Right now I'm laying on the suede futon under the afternoon sun flowing through our den. My mind is swimming with a content pleasure that's numbed the majority of the pain in my twisted ankle and aching back. My lower back is pulsing with some pain reminiscent of pulling the tendons or muscles around my spine... who know what I did to fuck up my back and ankle this time. Recently, my ankle has been killing me the past few days. It's snug in an ACE bandage to apply pressure and keep it in place, which keeps most of the pain at bay.

I was suddenly hit with pain running down the bone of my left hip. This is bone and neuropathy pain is the newest addition to my host of problems. Every part of my body is breaking down, powered by chemicals taken every day or injected once a week, yet still constantly in pain. I wish I was naive enough to believe there was enough medicine in the world to cut off all my pain, without ending in an overdose. Sadly, I'm aware my situation with pain is futile, maybe that's what fuels me to constantly seek out my high in the pills they give me. I get 4 10-325mg oxy everyday, along with my 2 morphine er, to help me survive the day without jumping into the abyss of suicide.

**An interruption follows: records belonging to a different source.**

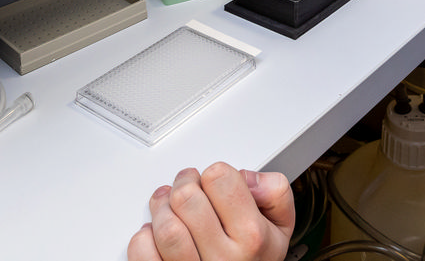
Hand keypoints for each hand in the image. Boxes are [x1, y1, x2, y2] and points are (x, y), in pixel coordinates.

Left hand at [129, 163, 294, 260]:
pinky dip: (144, 237)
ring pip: (164, 226)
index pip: (219, 179)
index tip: (213, 182)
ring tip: (170, 207)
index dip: (213, 174)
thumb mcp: (281, 225)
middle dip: (184, 183)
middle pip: (186, 198)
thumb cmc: (255, 259)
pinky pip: (143, 252)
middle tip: (188, 186)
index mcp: (251, 236)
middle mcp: (223, 257)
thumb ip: (274, 191)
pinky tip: (158, 235)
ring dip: (161, 208)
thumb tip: (247, 178)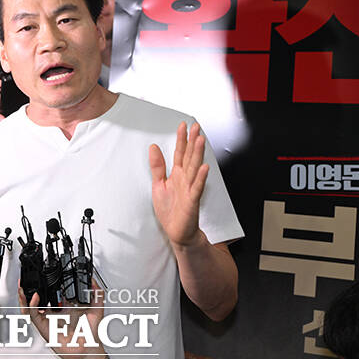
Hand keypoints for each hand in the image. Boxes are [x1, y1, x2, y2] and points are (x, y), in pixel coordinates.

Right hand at [19, 280, 105, 358]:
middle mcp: (54, 313)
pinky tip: (34, 297)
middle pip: (37, 299)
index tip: (45, 275)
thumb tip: (93, 281)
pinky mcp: (43, 327)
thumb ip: (97, 294)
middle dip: (29, 288)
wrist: (88, 349)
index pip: (51, 293)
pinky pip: (33, 315)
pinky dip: (31, 305)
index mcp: (64, 307)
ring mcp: (47, 319)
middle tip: (28, 278)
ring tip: (22, 287)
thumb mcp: (97, 309)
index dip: (45, 284)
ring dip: (24, 297)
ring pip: (30, 307)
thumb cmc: (90, 334)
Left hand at [149, 122, 208, 247]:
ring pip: (194, 168)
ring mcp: (190, 189)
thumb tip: (153, 147)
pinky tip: (204, 168)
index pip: (180, 153)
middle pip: (189, 157)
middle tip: (196, 127)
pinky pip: (197, 188)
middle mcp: (185, 180)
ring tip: (200, 140)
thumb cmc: (170, 211)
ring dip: (198, 154)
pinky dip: (201, 178)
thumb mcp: (158, 185)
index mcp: (177, 175)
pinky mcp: (192, 201)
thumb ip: (157, 166)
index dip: (181, 139)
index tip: (183, 126)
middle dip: (192, 141)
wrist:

I've been able to keep working with the help of the drugs. With the opiates constantly coursing through my veins, the pain I feel I can push down to at least make it through the day as I'm standing on my feet through out the day.

The abyss swallowed me up a few minutes ago, and I came back just now. My mind was divided, part lying right below the surface of consciousness, and the rest fallen deep into a hole of strange vivid dreams or into an empty void.

On that note, I'm going to get back to enjoying my afternoon. I will come back and write more in the next few days, as there are many stories I've accrued over the past few months that I need to share. We'll see each other again soon.